-- Extract to read --
--- --- ---

Species Spotlight: Lakeside Daisy

The Lakeside Daisy (Tetraneuris herbacea), also called Manitoulin Gold, is a small perennial plant in the aster family. It reaches up to 35 cm tall, has dark green, toothless leaves surrounding the base of the plant, and produces between one and ten flowering stems, each with a single daisy-like yellow flower.

So why do we care about it?

About 95 % of the world’s population occurs in Ontario, in only 38 locations on the Bruce Peninsula and Southern Manitoulin Island. It only grows on alvar pavements and alvar grasslands. Alvars are areas of exposed limestone bedrock with little or no soil. They have very harsh environmental conditions, often with alternating flooding and drought. Relatively few species can survive there, but Lakeside Daisy is perfectly adapted to these conditions. For example, it has thick, rubbery leaves that can store water and help the plant survive dry spells.

Photo Credit: Nadiatalent, 2011

Unfortunately, Lakeside Daisy is listed as “threatened.” This means that the plant is likely to become endangered if steps are not taken to address factors that threaten it.

Habitat destruction, particularly in the form of limestone quarrying and rural development, is one of the threats faced by Lakeside Daisy. The plant can be easily damaged or trampled by hikers and off-road vehicles, and this presents a significant threat, particularly to the Bruce Peninsula populations, which tend to be located in popular hiking spots. Invasive species, such as St. John’s Wort and Canada Bluegrass, also threaten to outcompete Lakeside Daisy for nutrients, moisture, and rooting space.

--- --- ---

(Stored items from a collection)

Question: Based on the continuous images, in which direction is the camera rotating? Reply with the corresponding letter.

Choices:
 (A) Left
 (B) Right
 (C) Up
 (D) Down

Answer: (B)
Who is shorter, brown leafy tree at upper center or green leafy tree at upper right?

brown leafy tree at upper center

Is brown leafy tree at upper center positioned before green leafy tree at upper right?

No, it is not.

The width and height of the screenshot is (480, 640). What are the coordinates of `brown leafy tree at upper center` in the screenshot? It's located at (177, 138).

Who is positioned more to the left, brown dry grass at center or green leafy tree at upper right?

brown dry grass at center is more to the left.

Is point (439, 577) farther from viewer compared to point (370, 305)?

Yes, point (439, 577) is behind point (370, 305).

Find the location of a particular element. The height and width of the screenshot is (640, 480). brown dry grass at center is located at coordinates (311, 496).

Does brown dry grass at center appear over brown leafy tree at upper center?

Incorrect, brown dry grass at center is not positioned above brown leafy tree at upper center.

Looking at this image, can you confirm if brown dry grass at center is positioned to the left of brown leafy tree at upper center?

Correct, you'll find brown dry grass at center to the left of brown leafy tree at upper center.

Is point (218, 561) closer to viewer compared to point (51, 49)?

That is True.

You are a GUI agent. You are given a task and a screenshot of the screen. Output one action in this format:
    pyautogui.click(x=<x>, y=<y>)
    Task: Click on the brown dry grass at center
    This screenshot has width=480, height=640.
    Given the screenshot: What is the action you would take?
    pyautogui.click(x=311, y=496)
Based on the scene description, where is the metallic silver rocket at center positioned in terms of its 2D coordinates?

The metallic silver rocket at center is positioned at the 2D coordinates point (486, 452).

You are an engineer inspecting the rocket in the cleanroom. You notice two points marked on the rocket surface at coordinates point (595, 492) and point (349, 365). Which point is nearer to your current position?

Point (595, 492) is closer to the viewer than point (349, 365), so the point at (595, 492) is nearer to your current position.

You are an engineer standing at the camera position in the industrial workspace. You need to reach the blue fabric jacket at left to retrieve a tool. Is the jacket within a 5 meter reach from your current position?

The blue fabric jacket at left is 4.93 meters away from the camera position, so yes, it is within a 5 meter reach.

--- --- ---

-- Task to carry out --
Extend the species spotlight on the Lakeside Daisy, picking up after its final sentence. The entries have no connection to the Lakeside Daisy text.

-- Answer space --
Lakeside Daisy is currently protected under Ontario’s Endangered Species Act (2007). It is illegal to collect, kill, buy or sell the plant. Additionally, most of the Ontario populations occur on protected public land, such as Bruce Peninsula National Park and Misery Bay Provincial Nature Reserve.

Ontario’s recovery strategy for Lakeside Daisy focuses on protecting existing alvars and allowing natural processes to take place. Several key alvars have been protected after being acquired by private land trusts or being incorporated into provincial or national parks.

Surveys, inventories, and mapping of alvar vegetation on the Bruce Peninsula and Manitoulin Island have been undertaken by the Province, two First Nations, and the International Alvar Conservation Initiative (IACI). The IACI have also been involved in public consultation, producing alvar stewardship packages for landowners and consulting with the aggregate industry. This has resulted in increased awareness of Lakeside Daisy and alvar habitats.

Overall, the recovery strategy looks promising, although the report identifies important knowledge gaps such as the role of fire and the effects of climate change on Lakeside Daisy. It recommends monitoring for 10 years to observe population trends.